A Catholic, a Marxist and a homosexual in equal measure, the three identities of Pier Paolo Pasolini (1922-75), like the Holy Trinity, are interwoven in his works. From his directorial debut Accattone to his brutal murder at the age of 53, these identities, contradicting yet supplementing each other, combine to create a cinematic universe that constitutes a compelling, provocative, and transgressive vision of the contemporary world.

Facing a postwar Italy where the Fascist phantom re-emerged in neo-capitalist consumer culture, the poet expressed his intense loathing for bourgeois hedonism. In contrast, he caught a glimpse of sanctity in the underworld of the socially deprived. Through the shocking analogies of pimp as saint and whore as angel, he satirised the religious establishment by contaminating a sacred culture, while he discovered life's dignity in their desperate struggle for survival, and even saw the hope of salvation for the country. It is out of this socially marginalised reality that Pasolini created his cinema of poetry - existential, truthful and of stark visual beauty.

With a reactionary belief in the primitive body and instinctual desires as the touchstone of reality, Pasolini used explicit sex as a tool of ideological provocation, with the acid criticism on Catholicism, capitalism and the bourgeoisie in Ro.Go.Pa.G's Curd Cheese, and charging Theorem with sexuality as a sort of striking revelation and transcendence, at once scandalising morality, bourgeois hypocrisy and against nihilism.

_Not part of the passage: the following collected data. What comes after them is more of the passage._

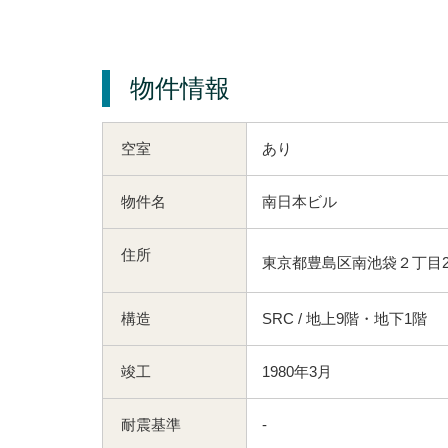
物件情報
空室
あり
物件名
南日本ビル
住所
東京都豊島区南池袋２丁目25
構造
SRC / 地上9階・地下1階
竣工
1980年3月
耐震基準
-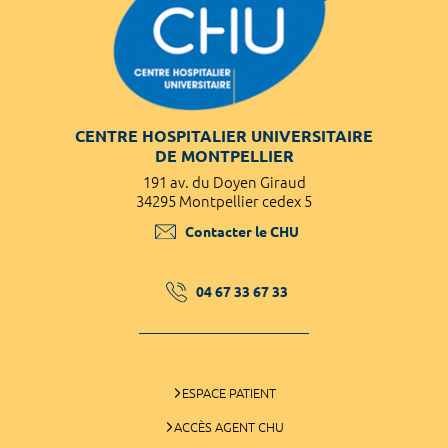
CENTRE HOSPITALIER UNIVERSITAIRE
DE MONTPELLIER
191 av. du Doyen Giraud
34295 Montpellier cedex 5
Contacter le CHU
04 67 33 67 33
ESPACE PATIENT
ACCÈS AGENT CHU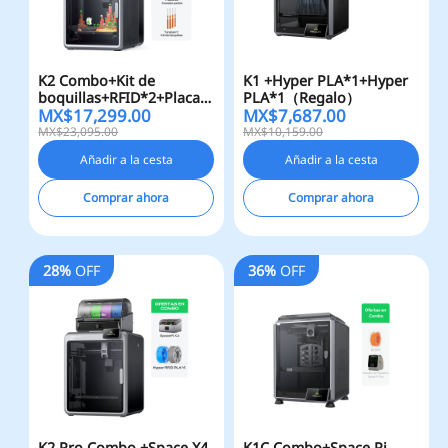
K2 Combo+Kit de
K1 +Hyper PLA*1+Hyper
boquillas+RFID*2+Placa
PLA*1（Regalo）
MX$
17,299.00
MX$
7,687.00
de Construcción(Regalo)
MX$23,095.00
MX$10,159.00
Añadir a la cesta
Añadir a la cesta
Comprar ahora
Comprar ahora
28%
OFF
36%
OFF
K2 Pro Combo +Space X4
K1C Combo+Space Pi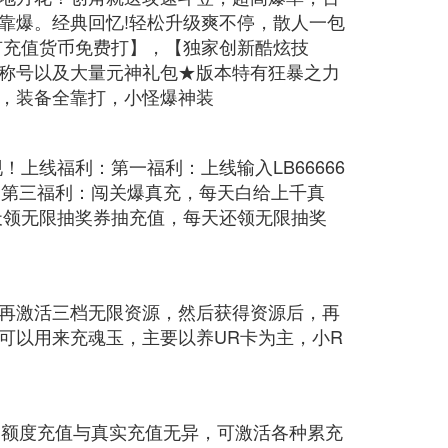
靠爆。经典回忆!轻松升级爽不停，散人一包
有充值货币免费打】，【独家创新酷炫技
称号以及大量元神礼包★版本特有狂暴之力
，装备全靠打，小怪爆神装
上线福利：第一福利：上线输入LB66666
。第三福利：闯关爆真充，每天白给上千真
天领无限抽奖券抽充值，每天还领无限抽奖
度再激活三档无限资源，然后获得资源后，再
可以用来充魂玉，主要以养UR卡为主，小R
GM额度充值与真实充值无异，可激活各种累充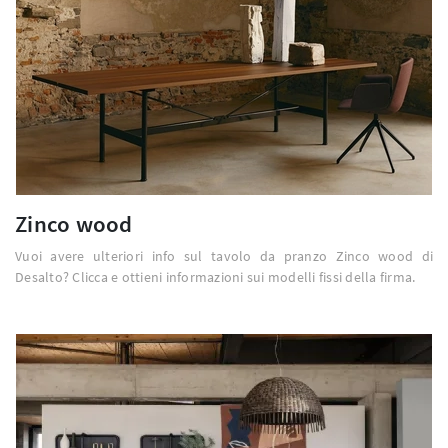
Zinco wood
Vuoi avere ulteriori info sul tavolo da pranzo Zinco wood di
Desalto? Clicca e ottieni informazioni sui modelli fissi della firma.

Paradoxically, he realised that the sexual liberation serves to expand rather than subvert the culture of New Capitalism. Turning to medieval literature, he tried to historicise sexualities in order to create a virtual rupture in the lived experience of the contemporary world in his Trilogy of Life, a highly acclaimed work which he himself later repudiated. In a radical transformation he shifted to the exploration of the human capacity for cruelty, perversity and sexual sadism bordered on the unimaginable in his political allegory Salò, or the 120 Days of Sodom, decrying his most violent and outrageous remarks on the decadent society.

On the 100th anniversary of Pasolini's birth, we pay homage to one of the world's leading left-wing intellectuals with a retrospective comprising all of his fiction feature and short films, seeing him anew as a poet, master filmmaker, and even a prophetic enlightener.